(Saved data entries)
========

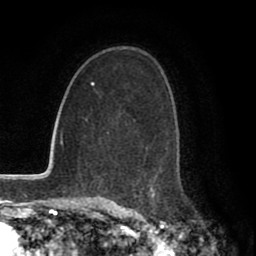
Breast MRI (dynamic contrast-enhanced), one axial slice. Slice 46 of 80 in the series (ordered by position). Cropped to one breast. Dynamic contrast-enhanced series, time point 2 of 8 at this slice position (early post-contrast). 1.5 T. TE 2.7 ms, TR 5.9 ms. 2 mm slice thickness. 256 × 256 image matrix, field of view 160 × 160 mm. Female patient.
Outlined on this slice (semi-automatically segmented with operator editing):
- enhancing-tissue mask used for the functional tumour volume (all voxels passing the contrast-enhancement thresholds inside the analysis volume; usually the tumour): bounding box (x1, y1, x2, y2) in pixels: (107, 121, 155, 199)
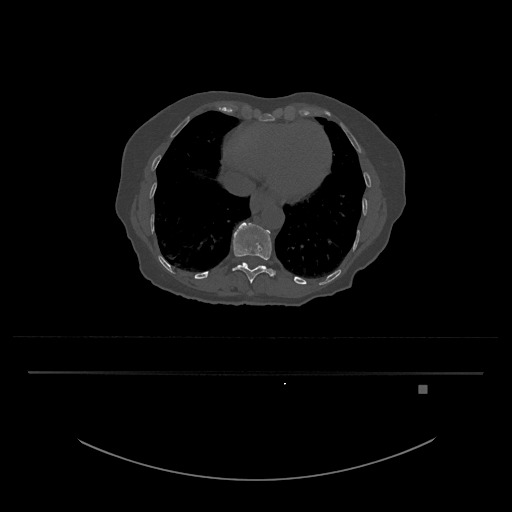
CT including the spine, one axial slice; position 661 of 797 along the scan axis; reconstruction kernel Br40s/3; bone window (W 1800 / L 400 HU); 0.5 mm slice thickness; 512 × 512 image matrix, field of view 500 × 500 mm. Patient: female, 57 years. From the clinical record (not read from this slice): primary cancer: cervical.
Outlined on this slice (semi-automatic segmentation, software-assisted and operator-edited):
- T11 vertebra: bounding box <232,222,275,284> (left, top, right, bottom; pixels)
- T12 vertebra: <238,262,266,267>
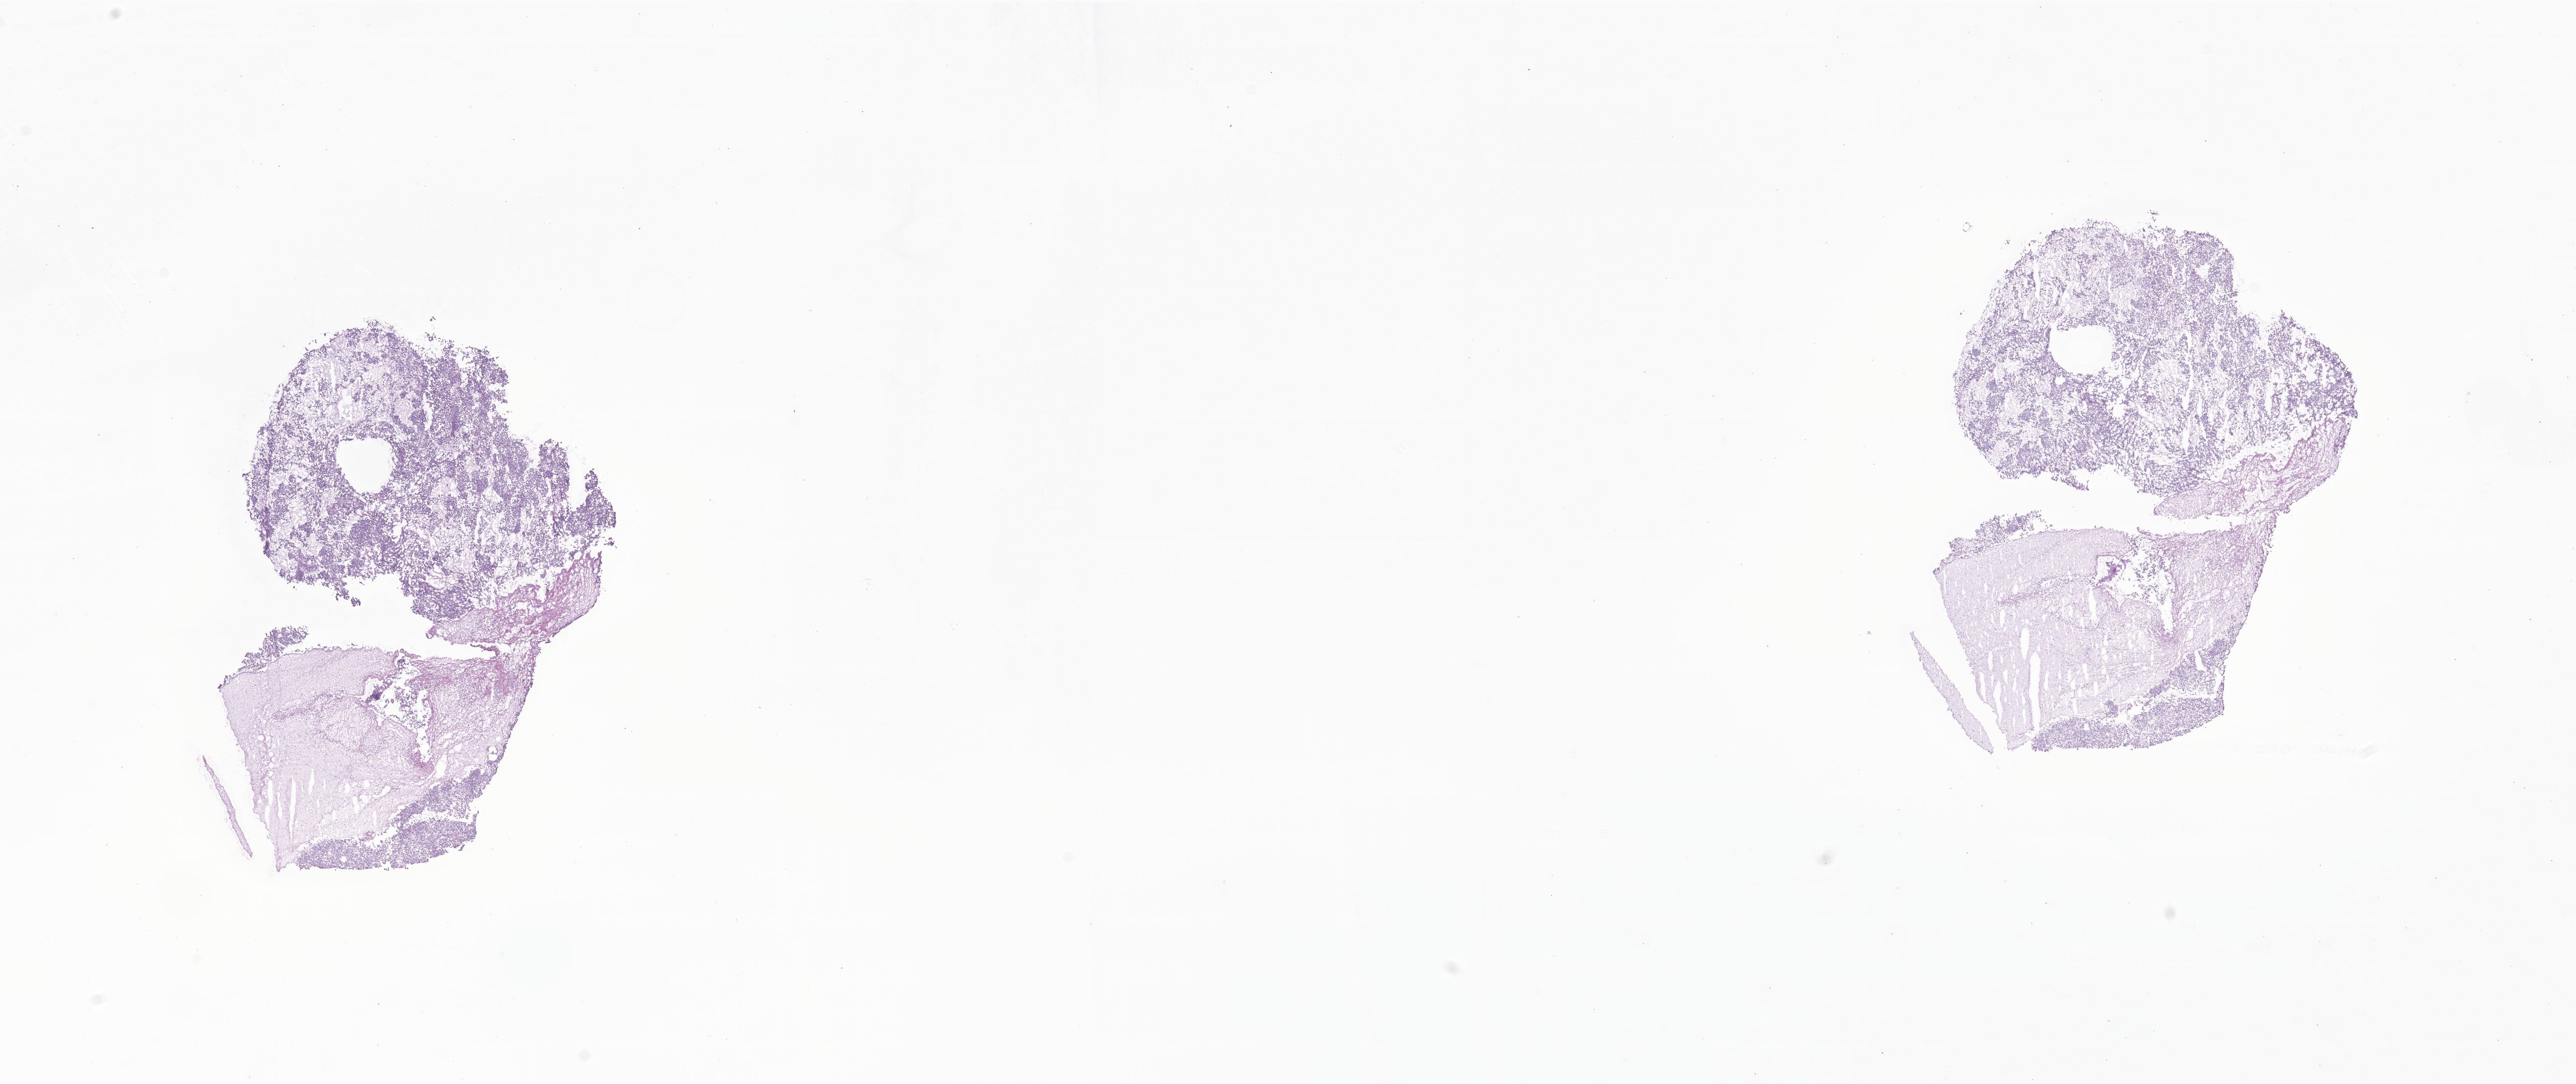
Digitized haematoxylin and eosin-stained section of tumor tissue from the cerebellum — shown as a low-resolution overview of the whole scanned area (about 21.9 x 9.2 mm); frozen section. Male patient, age 154 months (12 years 10 months).
- recorded diagnosis: Medulloblastoma, NOS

========

* EXERCISE AIM *
Return a verbatim transcription of the data, omitting all images.

* SOLUTION FOR THIS TASK *
Breast MRI (dynamic contrast-enhanced), one axial slice. Slice 46 of 80 in the series (ordered by position). Cropped to one breast. Dynamic contrast-enhanced series, time point 2 of 8 at this slice position (early post-contrast). 1.5 T. TE 2.7 ms, TR 5.9 ms. 2 mm slice thickness. 256 × 256 image matrix, field of view 160 × 160 mm. Female patient.
Outlined on this slice (semi-automatically segmented with operator editing):
- enhancing-tissue mask used for the functional tumour volume (all voxels passing the contrast-enhancement thresholds inside the analysis volume; usually the tumour): bounding box (x1, y1, x2, y2) in pixels: (107, 121, 155, 199)
CT including the spine, one axial slice; position 661 of 797 along the scan axis; reconstruction kernel Br40s/3; bone window (W 1800 / L 400 HU); 0.5 mm slice thickness; 512 × 512 image matrix, field of view 500 × 500 mm. Patient: female, 57 years. From the clinical record (not read from this slice): primary cancer: cervical.
Outlined on this slice (semi-automatic segmentation, software-assisted and operator-edited):
- T11 vertebra: bounding box <232,222,275,284> (left, top, right, bottom; pixels)
- T12 vertebra: <238,262,266,267>
Digitized haematoxylin and eosin-stained section of tumor tissue from the cerebellum — shown as a low-resolution overview of the whole scanned area (about 21.9 x 9.2 mm); frozen section. Male patient, age 154 months (12 years 10 months).
- recorded diagnosis: Medulloblastoma, NOS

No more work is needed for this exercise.